8.3 Until such time as the property in the Goods passed to the Buyer, the Buyer shall
hold the Goods as the Company’s fiduciary agent and bailee shall keep the Goods
separate from those of the Buyer and third parties and properly stored, protected and
insured and identified as the Company’s property. Until that time the Buyer shall be
entitled to resell or use the Goods in the ordinary course of its business but shall account
to the Company for the proceeds of the sale or otherwise of the Goods whether tangible
or intangible.
8.4 Until such time as the property in the Goods passes to the Buyer (and provided the
Goods are still existence and have not been resold the Company shall be entitled at any
time to require the Buyer to deliver up the Goods to the Company and if the Buyer fails
To do so forthwith to enter any premises of the Buyer or any third party where the Goods
are stored and repossess the Goods.
8.5 The Buyer shall not be entitled to pledge or in any way charge by way of security for
any indebtedness any of the Goods which remain the property of the Company but if the
Buyer does so all monies owing by the Buyer to the Company shall (without prejudice to
any other right or remedy of the Company) forthwith become due and payable.
- Insolvency of the Buyer
9.1 This clause applies if:
9.1.1 the Buyer makes any voluntary with its creditors or becomes subject to an
administration order or (being an individual for firm) becomes bankrupt (being a
company) goes into liquidation (otherwise than for the purpose of amalgamation or
reconstruction) or
9.1.2 an encumbrance takes possession or a receiver or manager or administrator
receiver or administrator is appointed of any of the property or assets of the Buyer or
9.1.3 the Buyer ceases or threatens to cease to carry on business or
9.1.4 the Company reasonably apprehends that any of the events mentioned above is
about to occur in relation to the Buyer and notifies the Buyer accordingly
9.2 If this clause applies ,without prejudice to any other right or remedy to the
Company, the Company shall be entitled to cancel the Company or suspend any further
deliveries under the contract without liability to the Buyer and if the Goods have been
delivered but not paid for shall become immediately due and payable notwithstanding
any previous agreement to the contrary.
- Information
The Company will provide the Buyer on request with information to the proper and safe
use of the Goods and the Buyer shall at all times obey and comply with and shall
procure that any third party shall comply with the Company instructions or other
information relating to the use of the Goods.
- General
11.1 Any notice required or permitted to be given by either party to the other under these
conditions shall be in writing addressed to that other party at its registered office or
principal place of business or such other address as may at the relevant time have been
notified pursuant to this provision to the party giving notice.
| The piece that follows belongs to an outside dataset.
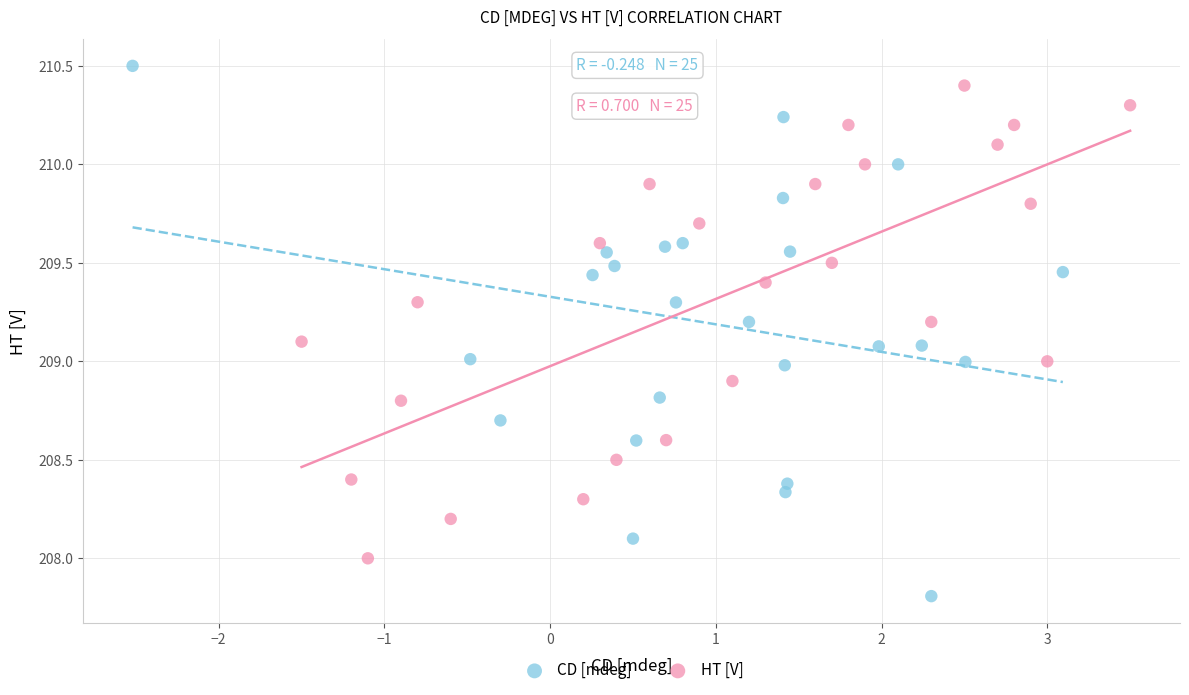

Which series contains the highest Y value?

CD [mdeg]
11.2 No waiver by the Company of any breach of the Contract by the Buyer shall be
considered as a waiver of any subsequent breach of the same of any other provision.
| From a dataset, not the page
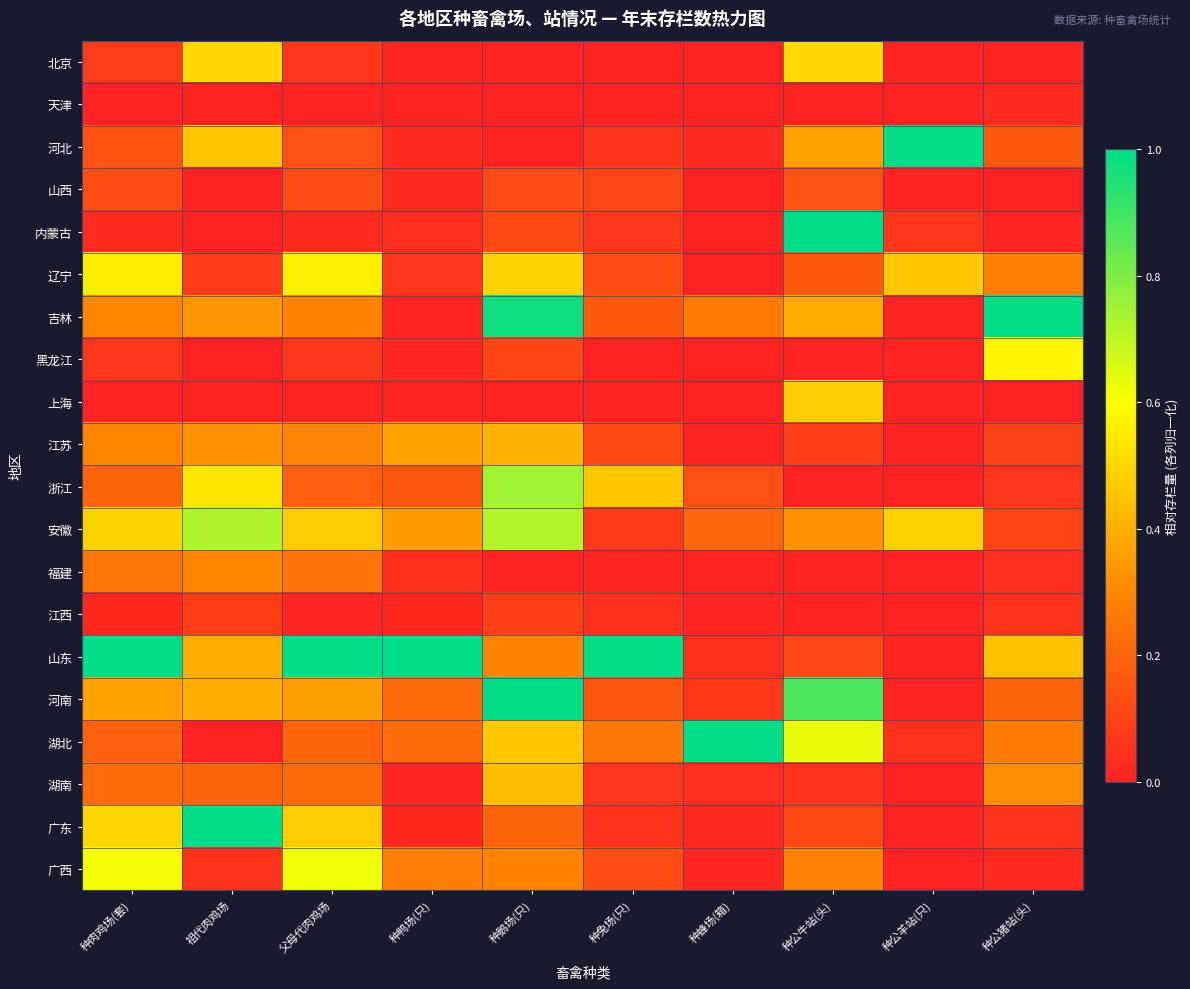

At how many categories does at least one series exceed 0?

10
11.3 if any provision of the Conditions is held by any competent authority to be invalid or
unenforceable in whole or in part the validity of the other provisions of these conditions
and the remainder of the provision in question shall not be affected thereby.
11.4 The Contract and the Conditions shall be governed by the laws of England.
11.5 The parties hereby submit to the exclusive jurisdiction of the English courts.